Rule 2: Reduced niche overlapEdit

Case tested the assembly rule that species occurring together on islands should have less niche overlap than random assemblages because they have undergone specialization.[3] His study measured niche overlap of lizards on 37 islands near Baja California and compared niche overlap to the median niche overlap of computer generated random species assemblages. Case found that 30 of the 37 islands had lower niche overlap than the random assemblages and that some of the competition is due to interspecific competition.

Testing and alternative theoriesEdit

Testing the assembly rules is a complex process that often uses computer simulations to compare experimental data with characteristics of random assemblages of species. The rules are generally regarded as hypotheses that need to be tested on an individual basis, not as accepted conclusions.

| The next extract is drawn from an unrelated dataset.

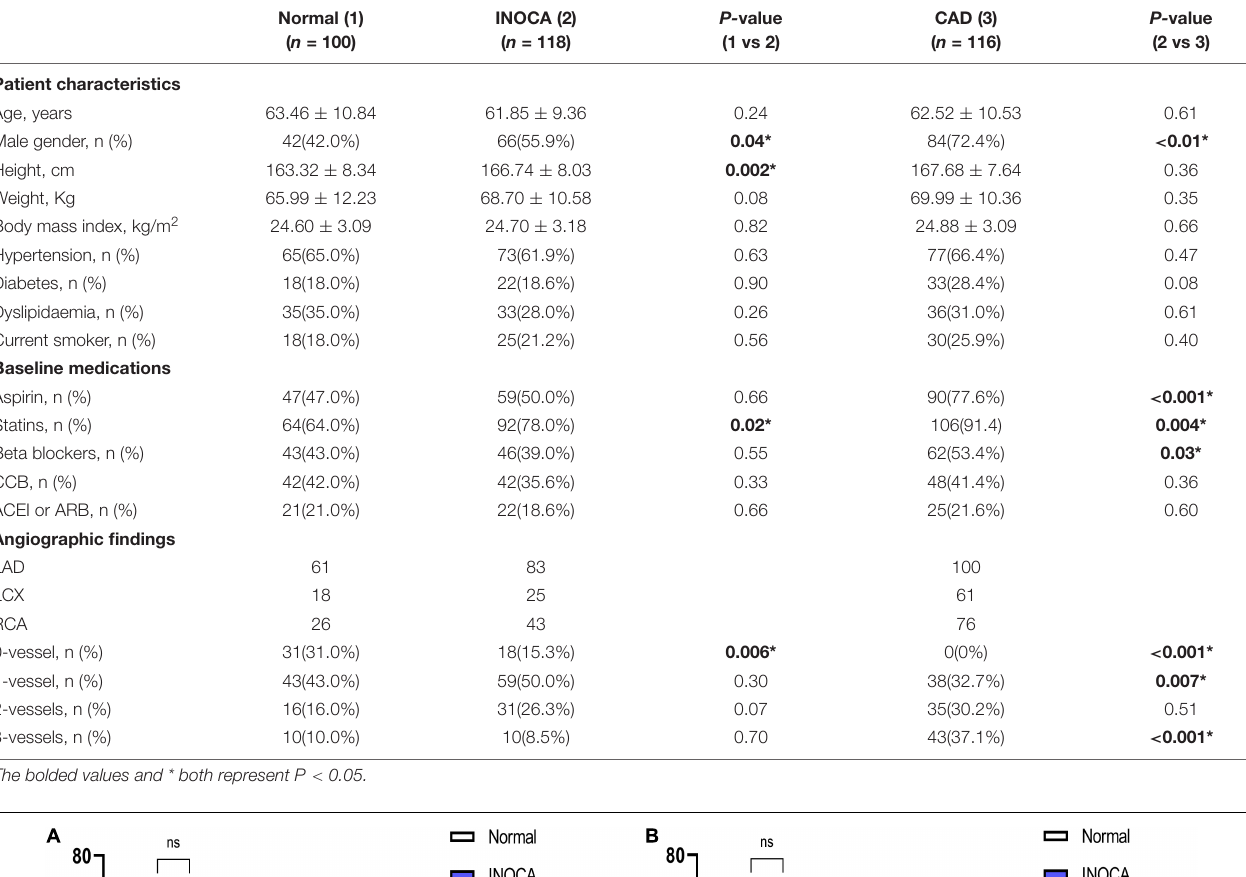
TABLE 1 | Clinical characteristics of the study population ( n = 334).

This is the reason why Diamond's results sparked nearly two decades worth of controversy in the literature, from the late seventies through the late nineties and is considered a turning point in community ecology.[4] Daniel Simberloff led the arguments against these rules claiming that theory as the one developed by Diamond "has generated predictions that are either practically untestable, by virtue of unmeasurable parameters or unrealizable assumptions, or trivially true".[4] The controversy was developed in a number of scientific papers (see for instance [5] and [6]) and contributed to the development of null[7] and neutral models in community ecology, which are nowadays widely used to test the significance of ecological patterns.[8]

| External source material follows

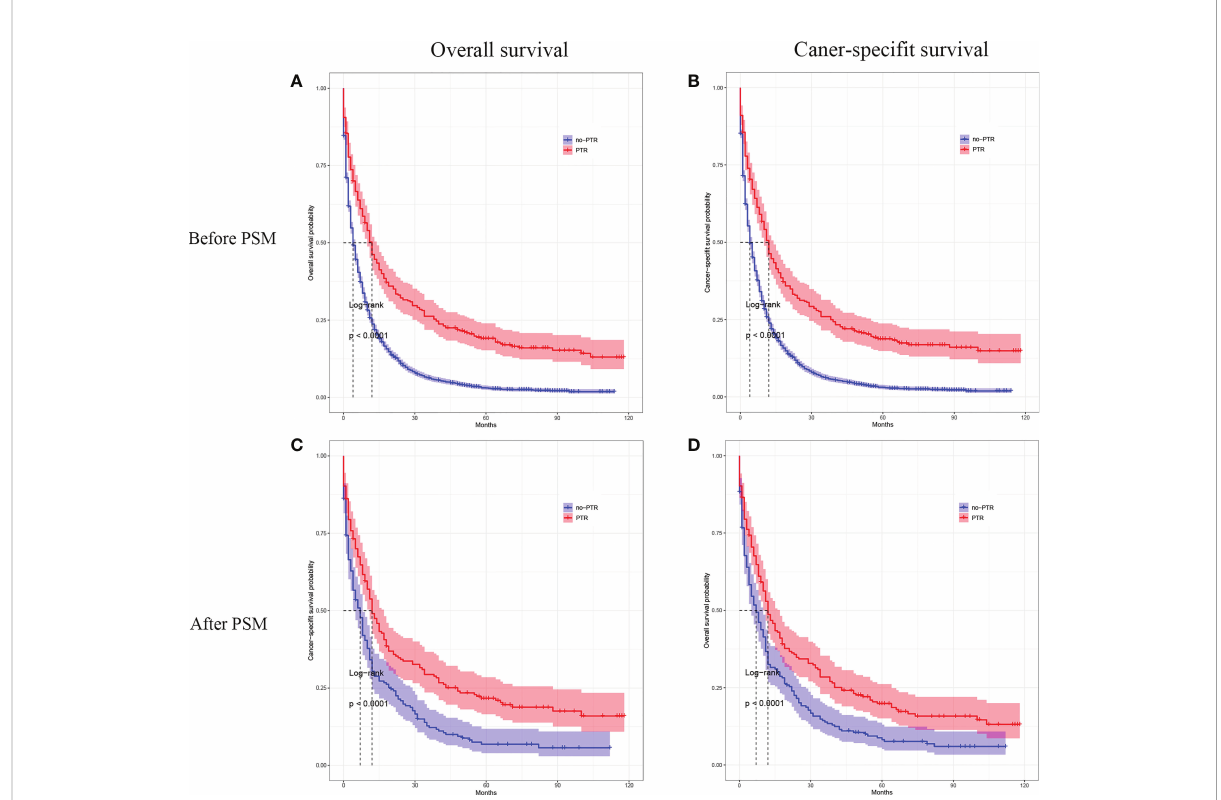
FIGURE 2 Kaplan – Meier curves for overall survival and cancer-speci fi c survival of patients with primary tumor resection versus without primary tumor resection before and after the propensity score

  1. ^ Cody ML, Diamond JM, ed. (1975). Ecology and Evolution of Communities. Cambridge, MA: Belknap Press, Harvard University Press. pp. 342–444.
  2. ^ Erik Stokstad (2009) 'On the Origin of Ecological Structure', Science 2 Oct 2009 pp. 33–35.
  3. ^ Case, Ted (1983). "Niche overlap and the assembly of island lizard communities". Oikos. 41 (3): 427–433. doi:10.2307/3544102. JSTOR 3544102.
  4. ^ a b Lewin, Roger (1983). "Santa Rosalia was a goat". Science. 221 (4611): 636–639. JSTOR 1691178.
  5. ^ Simberloff, Daniel (1978). "Using island biogeographic distributions to determine if colonization is stochastic". The American Naturalist. 112 (986): 713–726. doi:10.1086/283313.
  6. ^ Gilpin, Michael; Diamond, Jared (1982). "actors contributing to non-randomness in species co-occurrences on islands". Oecologia. 52 (1): 75–84. Bibcode:1982Oecol..52...75G. doi:10.1007/BF00349014. PMID 28310111. S2CID 22204293.
  7. ^ Gotelli (1999). "ECOLOGY: How Do Communities Come Together?". Science. 286 (5445): 1684–1685. doi:10.1126/science.286.5445.1684a. S2CID 152996619.
  8. ^ Gotelli, N. J.; McGill, B. J. (2006). "Null versus neutral models: what's the difference?". Ecography. 29 (5): 793–800. doi:10.1111/j.2006.0906-7590.04714.x.